Pediatr Gastroenterol Hepatol Nutr.  2019 Jan;22(1):90-97. 10.5223/pghn.2019.22.1.90.

Enterourachal Fistula as an Initial Presentation in Crohn Disease

Affiliations
  • 1Division of Pediatric Gastroenterology, Department of Pediatrics, UH Rainbow Babies & Children's Hospital, Case Western Reserve University School of Medicine, Cleveland, OH, United States. Ali.Khalili@UHhospitals.org

Abstract

Crohn disease has a wide spectrum of clinical presentations and rarely can present with complications such as a bowel stricture or fistula. In this case report, we describe a 17-year-old male who presented with a history of recurrent anterior abdominal wall abscesses and dysuria. He was diagnosed with Crohn disease and also found to have a fistulous communication between the terminal ileum and a patent urachus. An ileocecectomy with primary anastomosis and complete resection of the abscess cavity was performed.
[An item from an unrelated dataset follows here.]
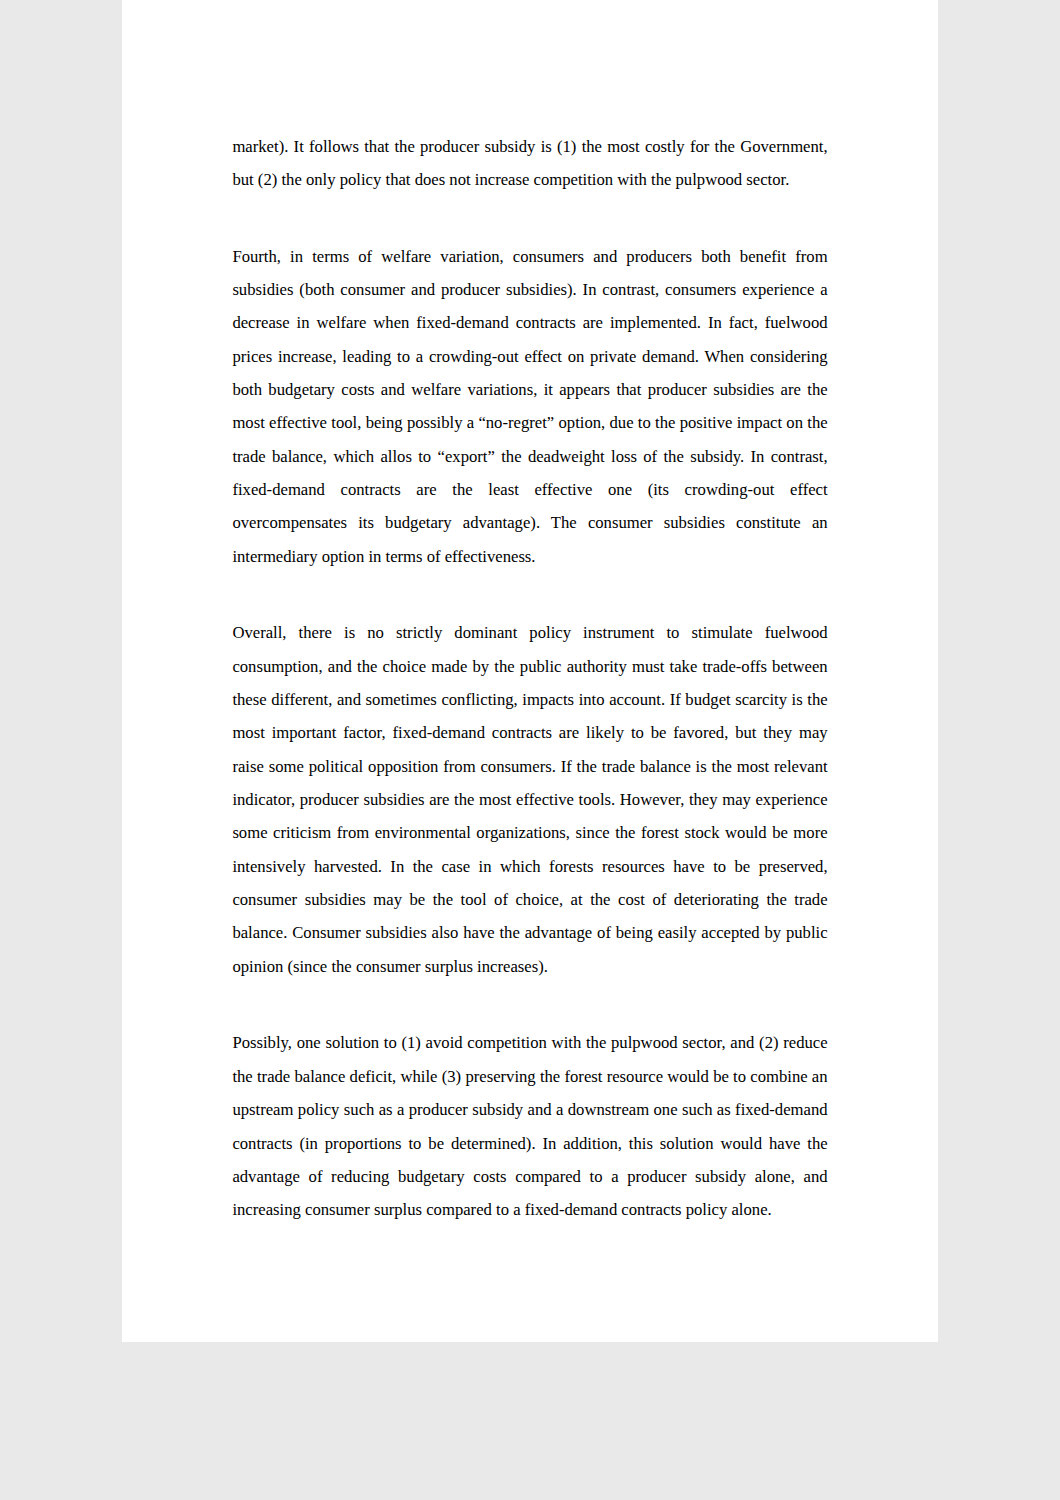market). It follows that the producer subsidy is (1) the most costly for the Government, but (2) the only policy that does not increase competition with the pulpwood sector.
Fourth, in terms of welfare variation, consumers and producers both benefit from subsidies (both consumer and producer subsidies). In contrast, consumers experience a decrease in welfare when fixed-demand contracts are implemented. In fact, fuelwood prices increase, leading to a crowding-out effect on private demand. When considering both budgetary costs and welfare variations, it appears that producer subsidies are the most effective tool, being possibly a “no-regret” option, due to the positive impact on the trade balance, which allos to “export” the deadweight loss of the subsidy. In contrast, fixed-demand contracts are the least effective one (its crowding-out effect overcompensates its budgetary advantage). The consumer subsidies constitute an intermediary option in terms of effectiveness.
Overall, there is no strictly dominant policy instrument to stimulate fuelwood consumption, and the choice made by the public authority must take trade-offs between these different, and sometimes conflicting, impacts into account. If budget scarcity is the most important factor, fixed-demand contracts are likely to be favored, but they may raise some political opposition from consumers. If the trade balance is the most relevant indicator, producer subsidies are the most effective tools. However, they may experience some criticism from environmental organizations, since the forest stock would be more intensively harvested. In the case in which forests resources have to be preserved, consumer subsidies may be the tool of choice, at the cost of deteriorating the trade balance. Consumer subsidies also have the advantage of being easily accepted by public opinion (since the consumer surplus increases).
Possibly, one solution to (1) avoid competition with the pulpwood sector, and (2) reduce the trade balance deficit, while (3) preserving the forest resource would be to combine an upstream policy such as a producer subsidy and a downstream one such as fixed-demand contracts (in proportions to be determined). In addition, this solution would have the advantage of reducing budgetary costs compared to a producer subsidy alone, and increasing consumer surplus compared to a fixed-demand contracts policy alone.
He is on azathioprine for maintenance therapy and currently in remission. Clinicians should have a high index of suspicion for this complication in Crohn disease patients presenting with symptoms suggestive of urachal anomalies such as suprapubic abdominal pain, dysuria, umbilical discharge, and periumbilical mass.

Keyword

Crohn disease; Inflammatory bowel diseases; Intestinal fistula; Urachus

MeSH Terms

Abdominal Pain
Abdominal Wall
Abscess
Adolescent
Azathioprine
Constriction, Pathologic
Crohn Disease*
Dysuria
Fistula*
Humans
Ileum
Inflammatory Bowel Diseases
Intestinal Fistula
Male
Urachus
Azathioprine

Figure

  • Fig. 1 (A) Sagittal computed tomography (CT) image of the abdomen and pelvis demonstrating the urachus (white arrows) which connects the urinary bladder (asterisk) and umbilicus (white arrow with black outline). The urachal remnant is thickened and distended with fluid and gas pockets (white arrow heads) consistent with an abscess. Also, the inflammatory stranding of the anterior abdominal wall is evident. (B) Axial CT image of the pelvis demonstrating the thickened wall of the distal ileum (white arrow) contiguous with the urachal remnant (white arrow head). This is suggestive of a fistula between these two structures. The urachal remnant appears edematous with a gas pocket which is consistent with an abscess and the edema extends to involve the adjacent abdominal wall. (C) Sagittal CT image of the abdomen and pelvis taken at an outside facility before the enterourachal fistula formation (5 months prior to this presentation). Urachal remnant (white arrows) extends from the anterior dome of the urinary bladder (asterisk) to the umbilicus (white arrow with black outline). (D) Axial magnetic resonance enterography with volumetric interpolated breath-hold examination image of the pelvis 3 minutes post contrast administration. Fistulous tract between urachal remnant and distal ileum clearly identified (white arrow with black outline). Marked thickening of the distal ileal wall (white arrow) and urachal remnant wall with some fluid remaining in the urachal remnant (white arrow head) consistent with an abscess.